Ich habe mal (2017) 10 Chinesen für insgesamt knappe 3 Euro gekauft, wohl vergleichbar denen von Lukas. Die sind nicht sonderlich gut, aber vom Preis her unschlagbar und tun ihren Job, so man sie sinnvoll einsetzt.
Wie ich schon sagte, traue ich den China-Modulen nur bedingt. Ich speise
über Vin mit 6,4 Volt und lasse das Reglerchen auf dem Board
"nachputzen".
Ich auch nicht und bevor ich wieder die Sensoren himmle geh ich da auch Nummer sicher.
Deine LEDs mit 220 Ohm Vorwiderstand bekommen 15..10 mA (je nach Farbe),
für Kontrollampen heftig viel, wenn es nicht gerade LEDs vom Opa sind.
Für halbwegs aktuelle LEDs rot-grün-weiß bewege ich mich bei 2 bis 7
kOhm.
Das werde ich gleich mal testen. Fand die mit dem 220 Ohm Vorwiderstand auch ein bisschen zu hell, dachte aber das müsse so.
Ich habe mal (2017) 10 Chinesen für insgesamt knappe 3 Euro gekauft,
wohl vergleichbar denen von Lukas. Die sind nicht sonderlich gut, aber
vom Preis her unschlagbar und tun ihren Job, so man sie sinnvoll
einsetzt.
Genau die hab ich auch. Ich bin mal gespannt wie die sich im Dauerbetrieb schlagen.
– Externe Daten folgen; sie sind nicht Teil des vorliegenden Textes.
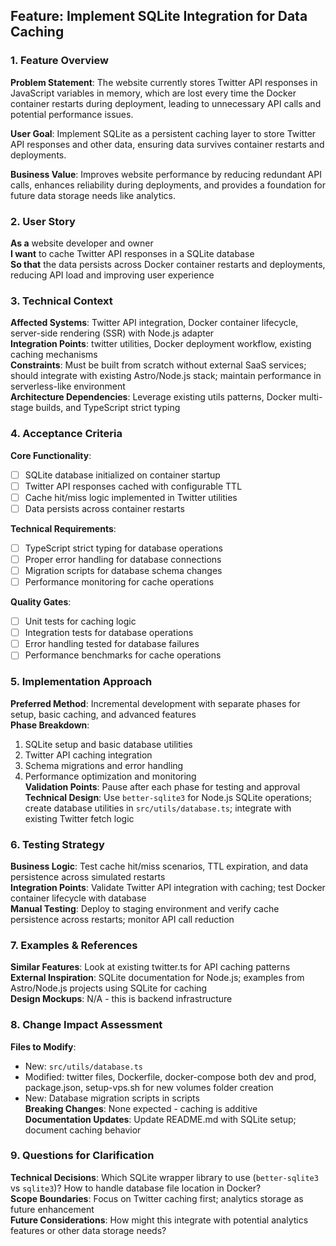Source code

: ## Feature: Implement SQLite Integration for Data Caching

### 1. Feature Overview
**Problem Statement**: The website currently stores Twitter API responses in JavaScript variables in memory, which are lost every time the Docker container restarts during deployment, leading to unnecessary API calls and potential performance issues.

**User Goal**: Implement SQLite as a persistent caching layer to store Twitter API responses and other data, ensuring data survives container restarts and deployments.

**Business Value**: Improves website performance by reducing redundant API calls, enhances reliability during deployments, and provides a foundation for future data storage needs like analytics.

### 2. User Story
**As a** website developer and owner  
**I want** to cache Twitter API responses in a SQLite database  
**So that** the data persists across Docker container restarts and deployments, reducing API load and improving user experience

### 3. Technical Context
**Affected Systems**: Twitter API integration, Docker container lifecycle, server-side rendering (SSR) with Node.js adapter  
**Integration Points**: twitter utilities, Docker deployment workflow, existing caching mechanisms  
**Constraints**: Must be built from scratch without external SaaS services; should integrate with existing Astro/Node.js stack; maintain performance in serverless-like environment  
**Architecture Dependencies**: Leverage existing utils patterns, Docker multi-stage builds, and TypeScript strict typing

### 4. Acceptance Criteria
**Core Functionality**:
- [ ] SQLite database initialized on container startup
- [ ] Twitter API responses cached with configurable TTL
- [ ] Cache hit/miss logic implemented in Twitter utilities
- [ ] Data persists across container restarts

**Technical Requirements**:
- [ ] TypeScript strict typing for database operations
- [ ] Proper error handling for database connections
- [ ] Migration scripts for database schema changes
- [ ] Performance monitoring for cache operations

**Quality Gates**:
- [ ] Unit tests for caching logic
- [ ] Integration tests for database operations
- [ ] Error handling tested for database failures
- [ ] Performance benchmarks for cache operations

### 5. Implementation Approach
**Preferred Method**: Incremental development with separate phases for setup, basic caching, and advanced features  
**Phase Breakdown**: 
1. SQLite setup and basic database utilities
2. Twitter API caching integration
3. Schema migrations and error handling
4. Performance optimization and monitoring  
**Validation Points**: Pause after each phase for testing and approval  
**Technical Design**: Use `better-sqlite3` for Node.js SQLite operations; create database utilities in `src/utils/database.ts`; integrate with existing Twitter fetch logic

### 6. Testing Strategy
**Business Logic**: Test cache hit/miss scenarios, TTL expiration, and data persistence across simulated restarts  
**Integration Points**: Validate Twitter API integration with caching; test Docker container lifecycle with database  
**Manual Testing**: Deploy to staging environment and verify cache persistence across restarts; monitor API call reduction

### 7. Examples & References
**Similar Features**: Look at existing twitter.ts for API caching patterns  
**External Inspiration**: SQLite documentation for Node.js; examples from Astro/Node.js projects using SQLite for caching  
**Design Mockups**: N/A - this is backend infrastructure

### 8. Change Impact Assessment
**Files to Modify**: 
- New: `src/utils/database.ts`
- Modified: twitter files, Dockerfile, docker-compose both dev and prod, package.json, setup-vps.sh for new volumes folder creation
- New: Database migration scripts in scripts  
**Breaking Changes**: None expected - caching is additive  
**Documentation Updates**: Update README.md with SQLite setup; document caching behavior

### 9. Questions for Clarification
**Technical Decisions**: Which SQLite wrapper library to use (`better-sqlite3` vs `sqlite3`)? How to handle database file location in Docker?  
**Scope Boundaries**: Focus on Twitter caching first; analytics storage as future enhancement  
**Future Considerations**: How might this integrate with potential analytics features or other data storage needs?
Im Zweifel muss ich dann doch nochmal auf ein anderes bzw. höherwertiges Modul umsteigen.
Genau die hab ich auch. Ich bin mal gespannt wie die sich im
Dauerbetrieb schlagen. Im Zweifel muss ich dann doch nochmal auf ein
anderes bzw. höherwertiges Modul umsteigen.
Für "Bastelein" mit kleinen Stückzahlen würde ich gleich auf gute Qualität setzten.